Records for this exercise —

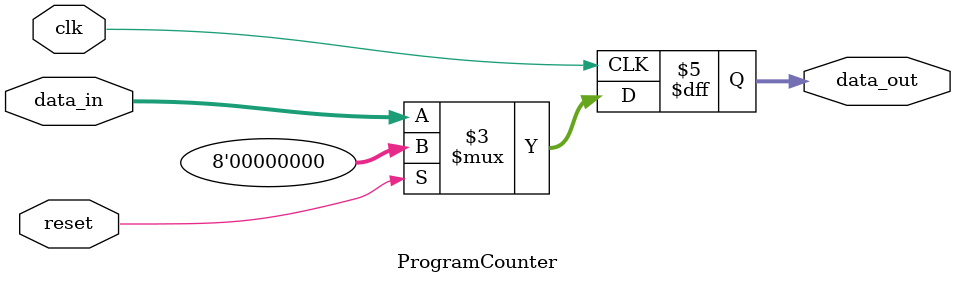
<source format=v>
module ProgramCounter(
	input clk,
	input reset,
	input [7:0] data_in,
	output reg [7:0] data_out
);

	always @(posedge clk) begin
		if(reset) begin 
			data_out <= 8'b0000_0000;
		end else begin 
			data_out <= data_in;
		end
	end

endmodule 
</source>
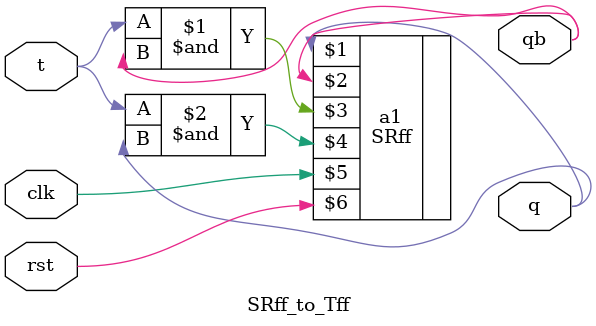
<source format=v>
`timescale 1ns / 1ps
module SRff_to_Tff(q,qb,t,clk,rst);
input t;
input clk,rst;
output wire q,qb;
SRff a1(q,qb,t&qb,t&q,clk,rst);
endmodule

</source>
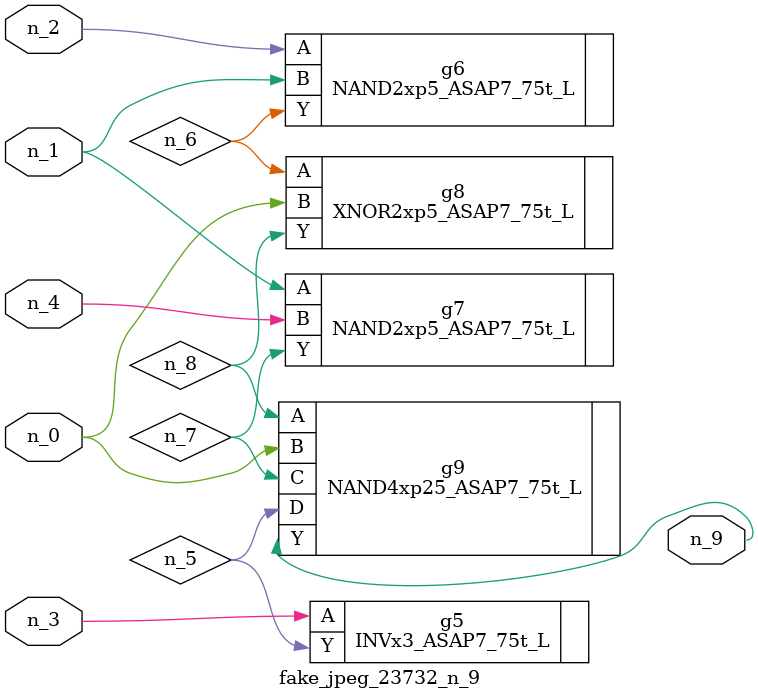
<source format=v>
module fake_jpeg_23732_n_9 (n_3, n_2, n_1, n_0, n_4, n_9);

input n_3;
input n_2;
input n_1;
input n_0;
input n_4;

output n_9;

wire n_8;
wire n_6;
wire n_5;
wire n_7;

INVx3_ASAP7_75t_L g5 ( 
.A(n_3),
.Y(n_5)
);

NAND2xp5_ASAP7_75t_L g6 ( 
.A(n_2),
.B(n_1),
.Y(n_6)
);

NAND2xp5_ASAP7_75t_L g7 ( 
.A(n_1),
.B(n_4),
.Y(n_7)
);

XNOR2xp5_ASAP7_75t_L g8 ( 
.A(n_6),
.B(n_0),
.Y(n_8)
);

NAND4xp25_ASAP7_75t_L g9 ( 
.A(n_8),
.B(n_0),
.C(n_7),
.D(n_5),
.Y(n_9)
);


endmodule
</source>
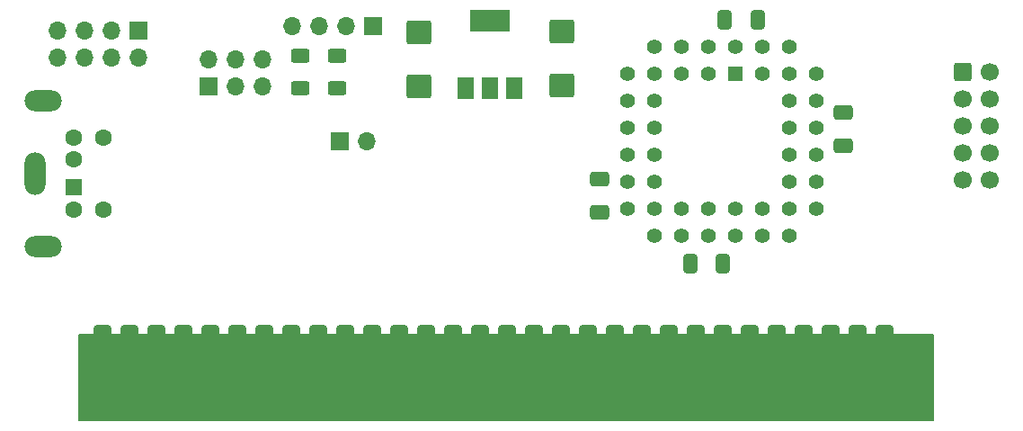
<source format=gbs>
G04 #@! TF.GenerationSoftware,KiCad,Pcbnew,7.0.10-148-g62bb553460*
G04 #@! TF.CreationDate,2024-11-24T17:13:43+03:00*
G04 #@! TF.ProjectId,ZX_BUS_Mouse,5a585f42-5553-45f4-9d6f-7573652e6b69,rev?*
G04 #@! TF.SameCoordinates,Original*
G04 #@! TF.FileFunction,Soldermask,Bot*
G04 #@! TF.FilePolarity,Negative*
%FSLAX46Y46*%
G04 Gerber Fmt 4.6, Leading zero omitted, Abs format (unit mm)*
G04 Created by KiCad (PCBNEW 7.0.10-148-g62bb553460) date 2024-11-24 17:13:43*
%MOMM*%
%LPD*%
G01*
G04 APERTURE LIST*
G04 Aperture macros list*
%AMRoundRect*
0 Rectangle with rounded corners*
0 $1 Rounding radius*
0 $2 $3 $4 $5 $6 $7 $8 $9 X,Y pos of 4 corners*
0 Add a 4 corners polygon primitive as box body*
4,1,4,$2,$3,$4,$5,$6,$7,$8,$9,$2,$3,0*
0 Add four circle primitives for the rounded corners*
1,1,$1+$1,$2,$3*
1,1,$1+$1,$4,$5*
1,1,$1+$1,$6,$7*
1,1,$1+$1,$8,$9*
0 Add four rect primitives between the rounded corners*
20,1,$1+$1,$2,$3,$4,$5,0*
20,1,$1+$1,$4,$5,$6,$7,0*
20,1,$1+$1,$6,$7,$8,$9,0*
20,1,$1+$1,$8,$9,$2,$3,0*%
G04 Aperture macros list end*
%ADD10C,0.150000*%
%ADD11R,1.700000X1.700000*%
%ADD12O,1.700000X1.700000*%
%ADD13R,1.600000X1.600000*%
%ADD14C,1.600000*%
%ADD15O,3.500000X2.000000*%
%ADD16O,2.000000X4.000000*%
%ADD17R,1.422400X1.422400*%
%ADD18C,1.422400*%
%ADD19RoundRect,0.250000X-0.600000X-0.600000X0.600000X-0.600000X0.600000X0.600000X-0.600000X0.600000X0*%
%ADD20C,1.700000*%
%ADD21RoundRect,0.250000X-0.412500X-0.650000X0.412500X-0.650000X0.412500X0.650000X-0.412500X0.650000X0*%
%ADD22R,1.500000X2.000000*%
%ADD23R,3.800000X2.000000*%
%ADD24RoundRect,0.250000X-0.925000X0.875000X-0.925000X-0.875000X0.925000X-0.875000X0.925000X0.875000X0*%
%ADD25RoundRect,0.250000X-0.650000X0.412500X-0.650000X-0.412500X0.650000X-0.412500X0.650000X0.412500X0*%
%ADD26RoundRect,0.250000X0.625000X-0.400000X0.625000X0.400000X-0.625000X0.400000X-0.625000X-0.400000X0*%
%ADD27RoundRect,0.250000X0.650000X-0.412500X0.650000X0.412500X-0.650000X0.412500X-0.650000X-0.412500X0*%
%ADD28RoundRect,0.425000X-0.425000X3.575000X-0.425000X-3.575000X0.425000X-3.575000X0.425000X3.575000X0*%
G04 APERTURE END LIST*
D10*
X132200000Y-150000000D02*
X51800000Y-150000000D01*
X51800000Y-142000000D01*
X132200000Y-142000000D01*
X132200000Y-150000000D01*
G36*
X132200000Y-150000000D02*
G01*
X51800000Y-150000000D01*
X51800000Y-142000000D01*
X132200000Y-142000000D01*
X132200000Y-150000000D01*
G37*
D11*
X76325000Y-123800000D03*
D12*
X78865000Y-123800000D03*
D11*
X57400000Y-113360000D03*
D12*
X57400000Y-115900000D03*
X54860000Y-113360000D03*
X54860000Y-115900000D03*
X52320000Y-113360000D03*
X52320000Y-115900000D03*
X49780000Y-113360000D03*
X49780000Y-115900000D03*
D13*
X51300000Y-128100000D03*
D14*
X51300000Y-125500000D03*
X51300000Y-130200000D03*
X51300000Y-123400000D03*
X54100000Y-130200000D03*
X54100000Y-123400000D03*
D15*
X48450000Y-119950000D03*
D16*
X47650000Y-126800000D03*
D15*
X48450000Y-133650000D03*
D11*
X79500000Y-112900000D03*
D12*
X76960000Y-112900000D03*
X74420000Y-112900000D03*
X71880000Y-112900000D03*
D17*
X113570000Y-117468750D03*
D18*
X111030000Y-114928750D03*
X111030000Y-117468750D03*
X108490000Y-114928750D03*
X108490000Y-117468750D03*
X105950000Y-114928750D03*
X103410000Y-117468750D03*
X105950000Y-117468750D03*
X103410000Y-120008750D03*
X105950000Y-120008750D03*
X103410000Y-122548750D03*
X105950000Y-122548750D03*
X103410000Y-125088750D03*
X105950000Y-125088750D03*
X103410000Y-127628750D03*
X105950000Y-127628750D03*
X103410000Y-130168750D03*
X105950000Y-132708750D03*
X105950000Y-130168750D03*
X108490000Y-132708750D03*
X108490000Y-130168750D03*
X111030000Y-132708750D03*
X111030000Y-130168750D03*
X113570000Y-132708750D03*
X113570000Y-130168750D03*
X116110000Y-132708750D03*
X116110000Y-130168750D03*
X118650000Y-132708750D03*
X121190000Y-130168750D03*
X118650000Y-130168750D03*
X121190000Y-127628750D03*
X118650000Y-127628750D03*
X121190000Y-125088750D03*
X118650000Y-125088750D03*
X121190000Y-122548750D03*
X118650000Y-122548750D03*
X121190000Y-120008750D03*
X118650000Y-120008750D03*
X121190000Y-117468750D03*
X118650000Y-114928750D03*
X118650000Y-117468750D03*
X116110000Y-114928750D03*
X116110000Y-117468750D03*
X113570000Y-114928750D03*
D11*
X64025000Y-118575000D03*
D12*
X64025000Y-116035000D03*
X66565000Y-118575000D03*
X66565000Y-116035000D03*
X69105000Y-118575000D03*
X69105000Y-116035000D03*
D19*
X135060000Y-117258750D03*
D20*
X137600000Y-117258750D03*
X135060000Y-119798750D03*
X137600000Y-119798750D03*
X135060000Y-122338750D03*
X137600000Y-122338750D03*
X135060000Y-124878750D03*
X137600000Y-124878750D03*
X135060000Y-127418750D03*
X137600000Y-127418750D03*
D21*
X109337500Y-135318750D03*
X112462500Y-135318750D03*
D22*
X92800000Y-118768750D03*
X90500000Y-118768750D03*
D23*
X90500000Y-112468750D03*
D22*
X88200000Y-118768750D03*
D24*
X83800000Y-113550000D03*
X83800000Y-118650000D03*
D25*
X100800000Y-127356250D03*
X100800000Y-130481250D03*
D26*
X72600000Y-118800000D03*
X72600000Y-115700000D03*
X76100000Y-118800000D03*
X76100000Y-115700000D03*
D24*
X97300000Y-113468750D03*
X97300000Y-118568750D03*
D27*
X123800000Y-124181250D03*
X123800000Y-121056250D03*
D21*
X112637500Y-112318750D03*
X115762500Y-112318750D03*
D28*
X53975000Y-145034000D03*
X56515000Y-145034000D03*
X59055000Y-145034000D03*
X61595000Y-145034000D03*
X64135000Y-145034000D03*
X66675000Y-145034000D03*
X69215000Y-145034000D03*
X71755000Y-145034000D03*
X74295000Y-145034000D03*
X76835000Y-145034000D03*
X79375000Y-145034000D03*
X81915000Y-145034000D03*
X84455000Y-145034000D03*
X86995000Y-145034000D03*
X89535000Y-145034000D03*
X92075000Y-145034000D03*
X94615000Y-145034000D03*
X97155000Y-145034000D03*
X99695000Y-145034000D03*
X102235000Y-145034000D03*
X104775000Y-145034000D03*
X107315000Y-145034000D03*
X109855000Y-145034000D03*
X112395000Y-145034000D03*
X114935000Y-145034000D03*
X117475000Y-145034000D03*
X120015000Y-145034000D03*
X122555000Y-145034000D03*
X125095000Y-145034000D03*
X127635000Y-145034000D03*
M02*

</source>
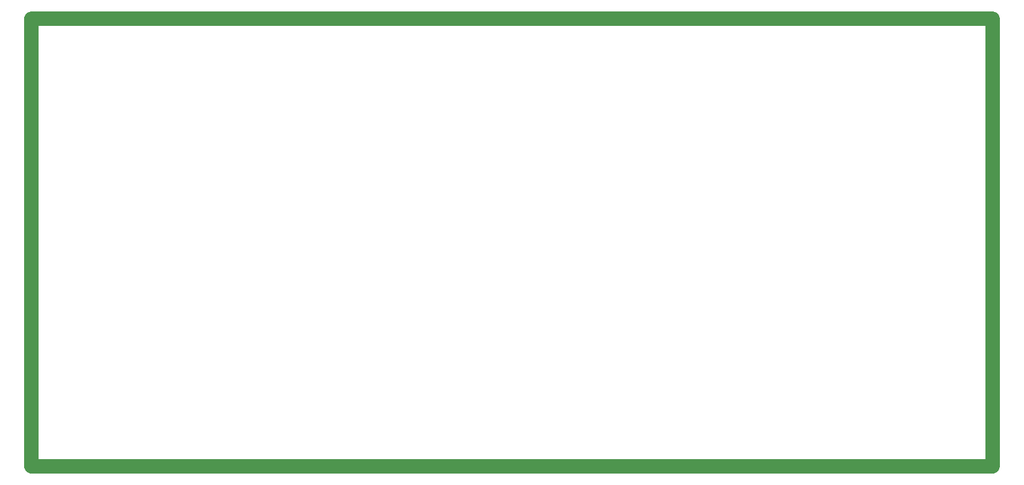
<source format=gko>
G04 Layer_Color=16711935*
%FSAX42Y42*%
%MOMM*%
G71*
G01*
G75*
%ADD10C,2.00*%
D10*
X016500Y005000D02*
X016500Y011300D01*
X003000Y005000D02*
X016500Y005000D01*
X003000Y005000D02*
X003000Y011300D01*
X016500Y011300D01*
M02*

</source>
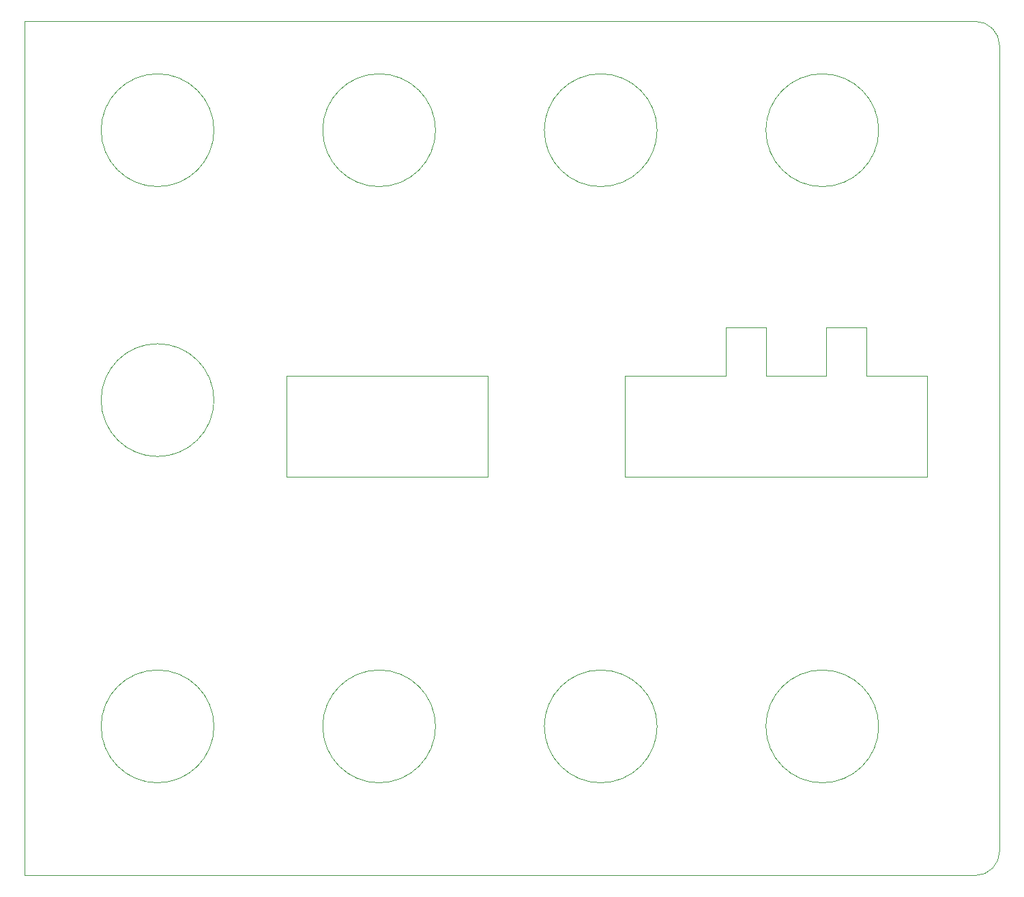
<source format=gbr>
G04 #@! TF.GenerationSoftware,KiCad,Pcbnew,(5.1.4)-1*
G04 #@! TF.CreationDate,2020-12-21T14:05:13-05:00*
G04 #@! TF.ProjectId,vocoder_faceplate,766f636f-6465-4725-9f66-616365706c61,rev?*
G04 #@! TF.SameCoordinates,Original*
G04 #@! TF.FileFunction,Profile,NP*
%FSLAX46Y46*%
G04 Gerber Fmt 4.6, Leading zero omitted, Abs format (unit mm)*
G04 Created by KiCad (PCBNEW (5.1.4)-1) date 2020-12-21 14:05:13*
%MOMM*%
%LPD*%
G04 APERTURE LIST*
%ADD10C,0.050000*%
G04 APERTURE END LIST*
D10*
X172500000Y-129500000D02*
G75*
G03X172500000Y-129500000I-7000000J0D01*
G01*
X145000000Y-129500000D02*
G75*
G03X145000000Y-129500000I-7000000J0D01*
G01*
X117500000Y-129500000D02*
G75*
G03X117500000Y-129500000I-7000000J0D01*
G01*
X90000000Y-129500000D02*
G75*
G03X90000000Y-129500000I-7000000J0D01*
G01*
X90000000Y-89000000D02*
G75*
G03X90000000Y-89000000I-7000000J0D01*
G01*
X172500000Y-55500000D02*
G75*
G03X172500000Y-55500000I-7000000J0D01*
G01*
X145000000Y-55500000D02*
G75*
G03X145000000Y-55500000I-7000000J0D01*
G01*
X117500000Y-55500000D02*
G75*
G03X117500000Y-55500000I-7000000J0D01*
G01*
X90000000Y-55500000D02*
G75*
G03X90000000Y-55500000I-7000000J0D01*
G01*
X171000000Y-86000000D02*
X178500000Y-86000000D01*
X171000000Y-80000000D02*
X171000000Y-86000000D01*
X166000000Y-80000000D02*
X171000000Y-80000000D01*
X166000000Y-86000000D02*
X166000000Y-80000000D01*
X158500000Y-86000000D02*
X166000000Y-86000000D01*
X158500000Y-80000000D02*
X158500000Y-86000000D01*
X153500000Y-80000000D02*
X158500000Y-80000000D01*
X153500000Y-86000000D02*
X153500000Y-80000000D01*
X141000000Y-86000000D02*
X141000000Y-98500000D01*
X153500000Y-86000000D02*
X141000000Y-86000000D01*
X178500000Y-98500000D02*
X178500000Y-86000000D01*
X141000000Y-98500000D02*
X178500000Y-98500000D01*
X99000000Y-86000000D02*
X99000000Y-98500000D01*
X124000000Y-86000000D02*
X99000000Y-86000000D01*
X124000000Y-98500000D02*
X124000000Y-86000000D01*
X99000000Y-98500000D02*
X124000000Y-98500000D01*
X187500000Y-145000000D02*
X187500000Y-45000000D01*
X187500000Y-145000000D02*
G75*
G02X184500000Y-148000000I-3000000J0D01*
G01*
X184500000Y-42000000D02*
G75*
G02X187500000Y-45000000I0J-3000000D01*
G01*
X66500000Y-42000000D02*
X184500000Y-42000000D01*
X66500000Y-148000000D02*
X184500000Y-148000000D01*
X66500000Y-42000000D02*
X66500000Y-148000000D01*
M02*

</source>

Exercise brief —
There is one span to return: the line holding "G03X117500000Y-55500000I-7000000J0D01*" and every line after it through the end of the listing above; please give it exactly and add nothing.

Response —
G03X117500000Y-55500000I-7000000J0D01*
G01*
X90000000Y-55500000D02*
G75*
G03X90000000Y-55500000I-7000000J0D01*
G01*
X171000000Y-86000000D02*
X178500000Y-86000000D01*
X171000000Y-80000000D02*
X171000000Y-86000000D01*
X166000000Y-80000000D02*
X171000000Y-80000000D01*
X166000000Y-86000000D02*
X166000000Y-80000000D01*
X158500000Y-86000000D02*
X166000000Y-86000000D01*
X158500000Y-80000000D02*
X158500000Y-86000000D01*
X153500000Y-80000000D02*
X158500000Y-80000000D01*
X153500000Y-86000000D02*
X153500000Y-80000000D01*
X141000000Y-86000000D02*
X141000000Y-98500000D01*
X153500000Y-86000000D02*
X141000000Y-86000000D01*
X178500000Y-98500000D02*
X178500000Y-86000000D01*
X141000000Y-98500000D02*
X178500000Y-98500000D01*
X99000000Y-86000000D02*
X99000000Y-98500000D01*
X124000000Y-86000000D02*
X99000000Y-86000000D01*
X124000000Y-98500000D02*
X124000000Y-86000000D01*
X99000000Y-98500000D02*
X124000000Y-98500000D01*
X187500000Y-145000000D02*
X187500000Y-45000000D01*
X187500000Y-145000000D02*
G75*
G02X184500000Y-148000000I-3000000J0D01*
G01*
X184500000Y-42000000D02*
G75*
G02X187500000Y-45000000I0J-3000000D01*
G01*
X66500000Y-42000000D02*
X184500000Y-42000000D01*
X66500000Y-148000000D02*
X184500000Y-148000000D01*
X66500000Y-42000000D02*
X66500000Y-148000000D01*
M02*

</source>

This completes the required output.